Even if PSI succeeds on the merits of the its First Amendment case and the OIG is enjoined from prohibiting certain communication with medical product manufacturer donors, the PAP and donors will still have to ensure compliance with the AKS, importantly that no donor correlates its funding of a PAP with support of its own products, as the OIG indicates that this would be indicative of an intent to channel the donor’s financial support to copayments of its own products.

Ultimately, data sharing and communication between charity PAPs and donors appears to be the key area of focus for OIG, DOJ, and IRS enforcement. If such communication and data sharing is prohibited, whether by state statute or federal regulatory enforcement, it is remains to be seen whether PAPs will continue to operate as they are currently structured. In any event, it is incumbent upon interested parties to stay abreast of changes in the law and developing enforcement trends, and to continually monitor and update their compliance programs accordingly. For example, given the amount of scrutiny applied to coordination between the business and charitable giving arms of medical product manufacturers, compliance programs should be actively examining all intra-firm transactions to assure that no improper influence is being exerted over communications with and donations to charity PAPs.
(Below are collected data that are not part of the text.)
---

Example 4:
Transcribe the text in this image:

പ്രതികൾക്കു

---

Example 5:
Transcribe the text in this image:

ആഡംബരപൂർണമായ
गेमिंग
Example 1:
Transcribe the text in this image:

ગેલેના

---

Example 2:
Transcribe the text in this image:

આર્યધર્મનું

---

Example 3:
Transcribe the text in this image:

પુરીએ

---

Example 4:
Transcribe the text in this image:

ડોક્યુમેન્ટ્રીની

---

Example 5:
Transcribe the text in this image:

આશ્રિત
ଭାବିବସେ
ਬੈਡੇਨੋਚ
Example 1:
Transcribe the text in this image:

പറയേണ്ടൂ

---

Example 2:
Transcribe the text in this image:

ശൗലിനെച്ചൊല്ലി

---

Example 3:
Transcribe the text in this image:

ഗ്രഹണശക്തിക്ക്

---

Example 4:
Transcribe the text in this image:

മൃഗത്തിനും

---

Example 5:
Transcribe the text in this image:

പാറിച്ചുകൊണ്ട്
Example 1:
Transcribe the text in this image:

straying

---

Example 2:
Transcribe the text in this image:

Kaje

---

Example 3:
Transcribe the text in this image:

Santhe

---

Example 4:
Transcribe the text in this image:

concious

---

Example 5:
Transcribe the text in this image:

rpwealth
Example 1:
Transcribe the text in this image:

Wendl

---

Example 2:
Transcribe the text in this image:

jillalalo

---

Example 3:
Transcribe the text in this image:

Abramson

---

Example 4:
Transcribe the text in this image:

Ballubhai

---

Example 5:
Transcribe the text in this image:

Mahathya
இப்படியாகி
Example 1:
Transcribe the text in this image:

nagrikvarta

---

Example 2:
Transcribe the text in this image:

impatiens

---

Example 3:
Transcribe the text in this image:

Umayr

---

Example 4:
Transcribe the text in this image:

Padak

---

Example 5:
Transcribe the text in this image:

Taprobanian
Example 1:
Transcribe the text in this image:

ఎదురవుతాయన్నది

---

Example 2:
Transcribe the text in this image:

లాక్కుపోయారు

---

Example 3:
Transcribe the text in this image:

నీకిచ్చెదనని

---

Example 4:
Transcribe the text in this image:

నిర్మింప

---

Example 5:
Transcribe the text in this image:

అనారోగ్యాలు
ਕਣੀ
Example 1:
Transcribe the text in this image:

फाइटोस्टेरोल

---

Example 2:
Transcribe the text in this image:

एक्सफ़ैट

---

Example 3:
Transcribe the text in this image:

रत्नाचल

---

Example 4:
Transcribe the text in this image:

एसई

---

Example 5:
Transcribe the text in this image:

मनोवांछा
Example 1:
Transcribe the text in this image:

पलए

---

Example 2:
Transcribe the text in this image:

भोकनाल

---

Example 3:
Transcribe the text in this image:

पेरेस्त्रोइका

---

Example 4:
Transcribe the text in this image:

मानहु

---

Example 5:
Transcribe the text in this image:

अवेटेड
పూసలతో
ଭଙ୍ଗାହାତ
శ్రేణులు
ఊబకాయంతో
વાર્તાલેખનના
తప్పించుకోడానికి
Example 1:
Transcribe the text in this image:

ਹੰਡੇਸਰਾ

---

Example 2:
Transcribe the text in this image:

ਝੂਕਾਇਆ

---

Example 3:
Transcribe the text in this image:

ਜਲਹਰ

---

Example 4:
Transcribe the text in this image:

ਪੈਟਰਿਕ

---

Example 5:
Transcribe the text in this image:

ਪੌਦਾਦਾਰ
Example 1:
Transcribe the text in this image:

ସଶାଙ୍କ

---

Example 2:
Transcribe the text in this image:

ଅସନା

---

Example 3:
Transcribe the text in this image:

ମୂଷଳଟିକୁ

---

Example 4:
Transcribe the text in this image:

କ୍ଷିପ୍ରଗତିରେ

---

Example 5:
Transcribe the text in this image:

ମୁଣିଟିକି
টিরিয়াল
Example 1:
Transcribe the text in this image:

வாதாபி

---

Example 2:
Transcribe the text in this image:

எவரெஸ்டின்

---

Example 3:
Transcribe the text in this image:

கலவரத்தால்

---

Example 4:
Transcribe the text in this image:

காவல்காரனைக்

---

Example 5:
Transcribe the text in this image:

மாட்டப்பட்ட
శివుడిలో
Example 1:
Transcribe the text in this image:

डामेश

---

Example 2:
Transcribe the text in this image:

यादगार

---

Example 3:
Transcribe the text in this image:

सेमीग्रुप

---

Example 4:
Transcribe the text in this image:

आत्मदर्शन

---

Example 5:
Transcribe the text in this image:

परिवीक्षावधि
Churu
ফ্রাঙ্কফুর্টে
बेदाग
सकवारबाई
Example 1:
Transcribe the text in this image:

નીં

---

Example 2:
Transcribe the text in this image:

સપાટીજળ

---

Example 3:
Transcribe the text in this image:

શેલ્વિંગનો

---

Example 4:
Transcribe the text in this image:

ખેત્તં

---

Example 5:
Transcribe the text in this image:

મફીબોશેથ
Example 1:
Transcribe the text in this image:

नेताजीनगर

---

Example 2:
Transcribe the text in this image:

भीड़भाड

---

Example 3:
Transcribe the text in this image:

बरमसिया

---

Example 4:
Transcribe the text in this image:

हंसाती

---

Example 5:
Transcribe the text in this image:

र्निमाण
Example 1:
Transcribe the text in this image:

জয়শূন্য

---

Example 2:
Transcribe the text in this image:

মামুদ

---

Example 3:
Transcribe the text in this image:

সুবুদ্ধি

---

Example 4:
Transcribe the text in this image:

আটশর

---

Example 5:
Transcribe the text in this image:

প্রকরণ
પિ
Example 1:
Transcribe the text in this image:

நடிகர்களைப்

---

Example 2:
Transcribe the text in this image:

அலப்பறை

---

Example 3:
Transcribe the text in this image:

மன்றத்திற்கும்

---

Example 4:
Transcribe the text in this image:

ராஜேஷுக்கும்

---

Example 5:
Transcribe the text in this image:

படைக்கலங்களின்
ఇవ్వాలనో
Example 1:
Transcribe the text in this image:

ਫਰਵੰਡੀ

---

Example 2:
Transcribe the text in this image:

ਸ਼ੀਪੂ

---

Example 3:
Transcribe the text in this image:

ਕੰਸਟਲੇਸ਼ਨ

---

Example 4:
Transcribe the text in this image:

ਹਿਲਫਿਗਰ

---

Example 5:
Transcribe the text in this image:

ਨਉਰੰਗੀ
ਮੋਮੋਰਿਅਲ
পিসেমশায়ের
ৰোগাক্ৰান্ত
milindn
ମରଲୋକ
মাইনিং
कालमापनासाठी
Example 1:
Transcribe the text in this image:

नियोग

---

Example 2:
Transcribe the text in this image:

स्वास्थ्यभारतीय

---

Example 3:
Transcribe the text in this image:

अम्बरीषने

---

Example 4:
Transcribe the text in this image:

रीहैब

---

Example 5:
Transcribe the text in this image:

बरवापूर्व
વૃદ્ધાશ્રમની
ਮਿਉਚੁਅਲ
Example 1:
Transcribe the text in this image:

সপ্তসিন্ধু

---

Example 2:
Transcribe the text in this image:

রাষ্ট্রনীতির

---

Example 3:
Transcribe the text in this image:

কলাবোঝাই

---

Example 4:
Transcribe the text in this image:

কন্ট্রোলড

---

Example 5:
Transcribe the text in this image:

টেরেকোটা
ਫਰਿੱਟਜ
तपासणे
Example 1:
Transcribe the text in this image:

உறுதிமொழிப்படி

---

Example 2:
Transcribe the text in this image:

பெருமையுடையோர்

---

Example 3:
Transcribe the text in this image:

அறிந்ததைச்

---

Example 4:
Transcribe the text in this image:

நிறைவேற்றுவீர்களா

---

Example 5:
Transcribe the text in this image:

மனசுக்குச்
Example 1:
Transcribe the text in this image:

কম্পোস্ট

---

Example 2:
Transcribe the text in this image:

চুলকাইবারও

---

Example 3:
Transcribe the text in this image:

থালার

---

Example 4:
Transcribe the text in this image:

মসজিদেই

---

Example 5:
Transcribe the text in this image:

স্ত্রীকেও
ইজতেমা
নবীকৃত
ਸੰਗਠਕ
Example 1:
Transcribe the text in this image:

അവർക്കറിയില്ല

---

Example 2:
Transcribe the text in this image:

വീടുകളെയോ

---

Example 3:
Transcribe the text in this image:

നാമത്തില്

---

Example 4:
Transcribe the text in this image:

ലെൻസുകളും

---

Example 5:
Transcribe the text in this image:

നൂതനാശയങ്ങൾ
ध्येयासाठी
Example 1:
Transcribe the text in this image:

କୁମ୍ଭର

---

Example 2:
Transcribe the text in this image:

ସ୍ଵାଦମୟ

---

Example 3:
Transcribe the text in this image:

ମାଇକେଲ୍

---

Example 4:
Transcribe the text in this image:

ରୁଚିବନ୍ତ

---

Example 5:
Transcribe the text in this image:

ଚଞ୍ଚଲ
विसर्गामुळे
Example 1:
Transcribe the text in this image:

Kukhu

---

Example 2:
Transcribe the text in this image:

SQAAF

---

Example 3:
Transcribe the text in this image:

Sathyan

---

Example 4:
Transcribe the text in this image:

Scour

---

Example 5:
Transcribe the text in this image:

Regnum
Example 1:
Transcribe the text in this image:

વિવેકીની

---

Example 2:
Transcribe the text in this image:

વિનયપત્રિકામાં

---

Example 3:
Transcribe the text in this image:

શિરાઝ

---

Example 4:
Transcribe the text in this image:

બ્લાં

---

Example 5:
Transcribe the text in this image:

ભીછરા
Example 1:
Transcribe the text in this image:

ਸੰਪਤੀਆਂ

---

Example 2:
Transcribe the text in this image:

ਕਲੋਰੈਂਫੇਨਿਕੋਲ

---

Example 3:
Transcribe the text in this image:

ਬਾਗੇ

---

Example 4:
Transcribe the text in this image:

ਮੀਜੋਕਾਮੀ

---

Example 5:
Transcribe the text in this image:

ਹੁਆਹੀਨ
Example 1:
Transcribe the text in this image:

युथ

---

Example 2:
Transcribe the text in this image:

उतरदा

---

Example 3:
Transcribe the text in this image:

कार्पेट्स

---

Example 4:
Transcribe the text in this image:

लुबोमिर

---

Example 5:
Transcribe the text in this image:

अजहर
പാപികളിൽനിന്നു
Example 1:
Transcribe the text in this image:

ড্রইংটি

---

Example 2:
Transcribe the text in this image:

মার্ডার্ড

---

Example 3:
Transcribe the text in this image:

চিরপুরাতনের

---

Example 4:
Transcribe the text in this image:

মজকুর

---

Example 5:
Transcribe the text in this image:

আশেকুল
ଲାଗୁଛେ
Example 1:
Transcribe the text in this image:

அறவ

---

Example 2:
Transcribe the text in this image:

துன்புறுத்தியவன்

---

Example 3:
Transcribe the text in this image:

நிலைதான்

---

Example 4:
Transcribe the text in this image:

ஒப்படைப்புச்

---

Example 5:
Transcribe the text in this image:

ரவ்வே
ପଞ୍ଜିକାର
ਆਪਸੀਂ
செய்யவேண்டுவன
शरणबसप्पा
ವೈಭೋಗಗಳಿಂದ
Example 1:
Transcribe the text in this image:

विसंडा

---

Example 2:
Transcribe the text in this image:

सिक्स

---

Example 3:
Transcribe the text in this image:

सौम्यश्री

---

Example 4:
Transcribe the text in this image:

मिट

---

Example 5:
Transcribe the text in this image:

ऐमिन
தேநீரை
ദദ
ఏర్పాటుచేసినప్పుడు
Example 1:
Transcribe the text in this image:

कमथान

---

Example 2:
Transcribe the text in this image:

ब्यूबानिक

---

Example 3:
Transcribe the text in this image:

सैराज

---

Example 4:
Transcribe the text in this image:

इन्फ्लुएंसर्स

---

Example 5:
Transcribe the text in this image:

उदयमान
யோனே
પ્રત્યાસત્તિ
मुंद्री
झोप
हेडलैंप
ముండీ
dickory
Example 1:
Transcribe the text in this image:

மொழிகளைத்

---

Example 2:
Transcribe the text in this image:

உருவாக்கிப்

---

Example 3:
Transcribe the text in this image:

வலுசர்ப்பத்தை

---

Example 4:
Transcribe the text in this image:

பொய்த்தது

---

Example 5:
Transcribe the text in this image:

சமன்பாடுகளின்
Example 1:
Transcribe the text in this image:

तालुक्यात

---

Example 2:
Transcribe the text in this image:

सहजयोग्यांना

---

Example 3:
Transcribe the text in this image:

In light of the OIG’s unprecedented rescission of the CVC advisory opinion, as well as the recent increased scrutiny of PAPs by the OIG, DOJ, IRS, Congress, and state legislators, stakeholders should review their compliance with existing PAP requirements and guidance. Stakeholders should also closely monitor federal and state legislative policy developments regarding PAPs, including copayment assistance and product coupons.